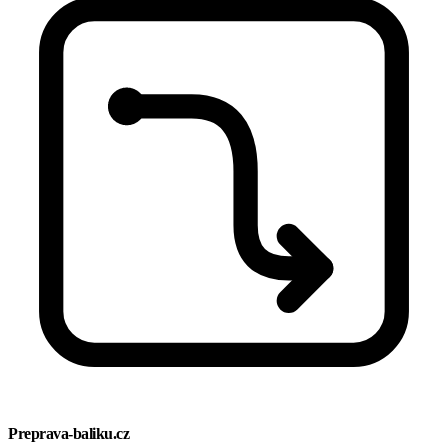
Preprava-baliku.cz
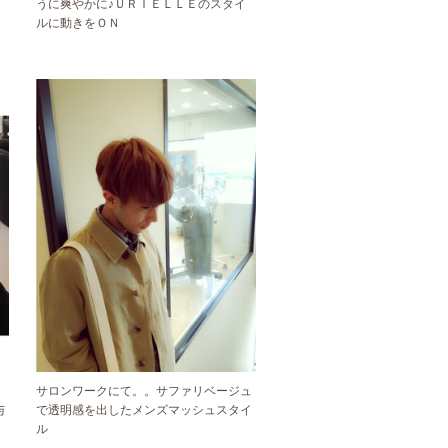
うに爽やかに♪ＵＲＩＥＬＬＥのスタイ
ルに動きをＯＮ
サロンワークにて。。サファリベージュ
与
で透明感を出したメンズマッシュスタイ
ル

Task requirements: Word for word, retype the material above without its pictures.

Solved exercise:
Preprava-baliku.cz
うに爽やかに♪ＵＲＩＥＬＬＥのスタイ
ルに動きをＯＮ
サロンワークにて。。サファリベージュ
与
で透明感を出したメンズマッシュスタイ
ル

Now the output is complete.